HP: ImpactStory.  The previous generation of tools for discovering the impact of research are simply not good enough.  We need ways to discover citations to datasets, in citation lists and elsewhere.  Ways to find blog posts written about research papers — and whether those blog posts, in turn, inspire conversation and new thinking.  We need ways to find out which research is being bookmarked, read, and thought about even if that background learning doesn’t lead to citations.  Research impact isn’t the one dimensional winners-and-losers situation we have now with our single-minded reliance on citation counts: it is multi-dimensional — research has an impact flavour, not an impact number.

Metrics data locked behind subscription paywalls might have made sense years ago, when gathering citation data required a team of people typing in citation lists.  That isn’t the world we live in any more: keeping our evaluation and discovery metrics locked behind subscription paywalls is simply neither necessary nor acceptable.  Tools need to be open, provide provenance and context, and support a broad range of research products.

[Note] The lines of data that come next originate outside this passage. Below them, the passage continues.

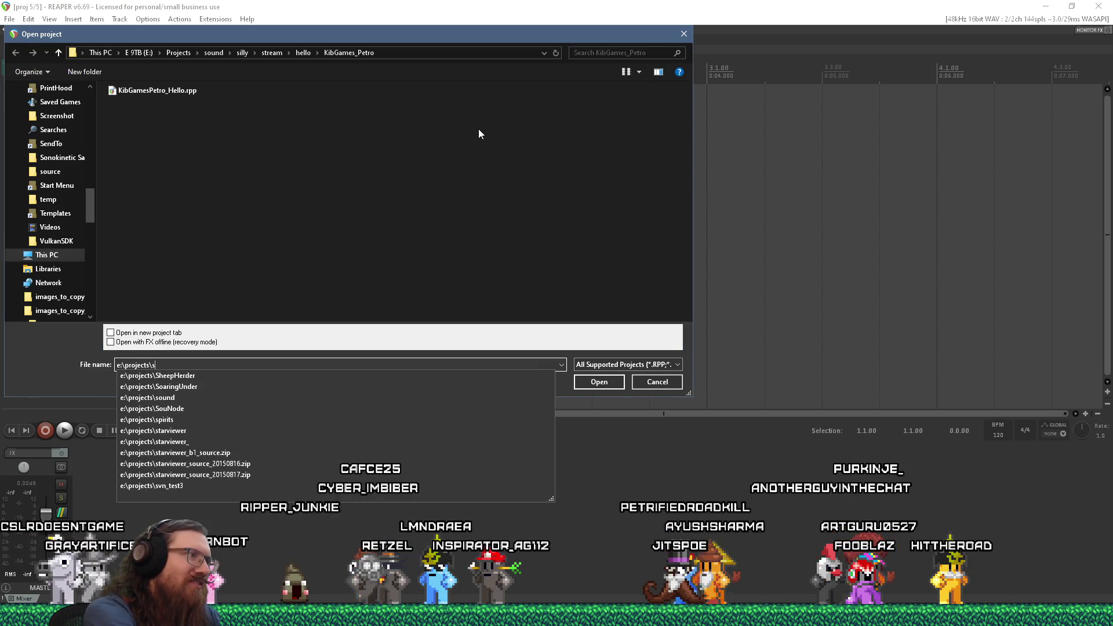
{"action": "key", "text": "BackSpace"}
{"action": "type", "text": "kook\\art_sourc"}
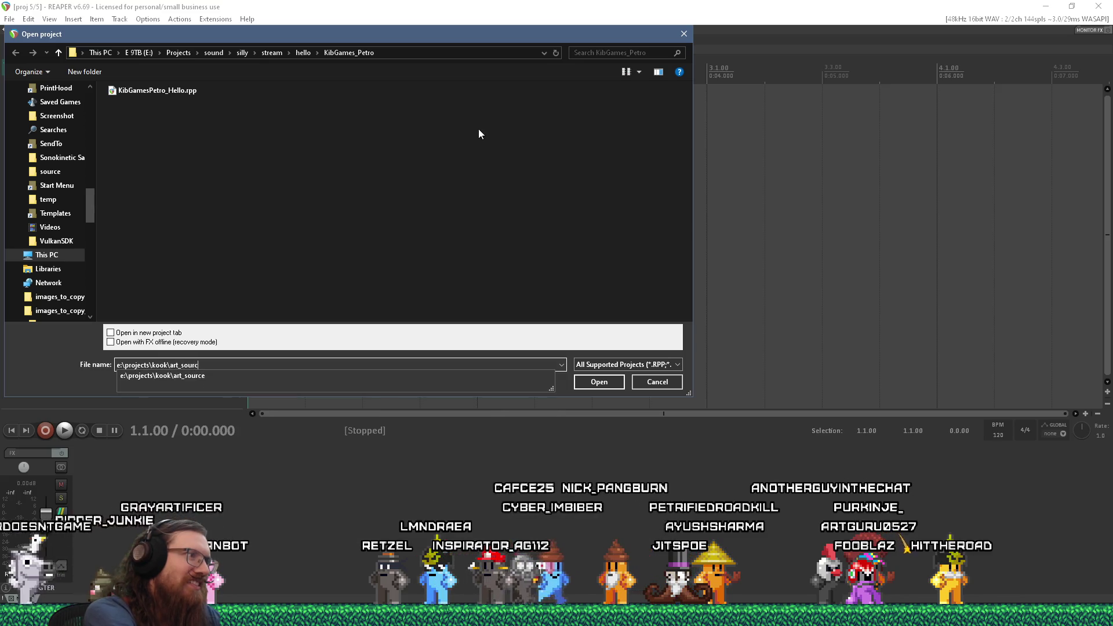
{"action": "type", "text": "e\\sound\\weapo"}
{"action": "type", "text": "ns\time_vampire"}
{"action": "key", "text": "Down"}
{"action": "key", "text": "Return"}
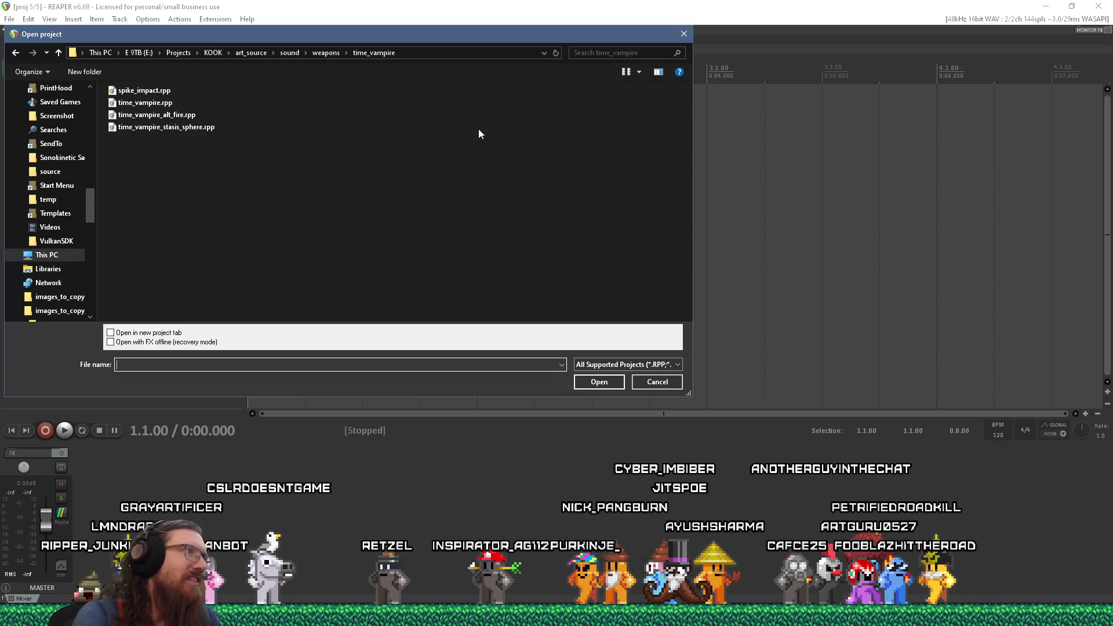
{"action": "double_click", "coordinate": [168, 105]}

We’re realizing this future through ImpactStory: a nonprofit organization dedicated to telling the story of our research impact.  Researchers can build a CV that includes citations and altmetrics for their papers, datasets, software, and slides: embedding altmetrics on a CV is a powerful agent of change for scholars and scholarship.  ImpactStory is co-founded by me and Jason Priem, funded by the Alfred P. Sloan Foundation while we become self-sustaining, and is committed to building a future that is good for scholarship.  Check it out! and contact if you want to learn more: team@impactstory.org

Thanks for the great questions, Tim!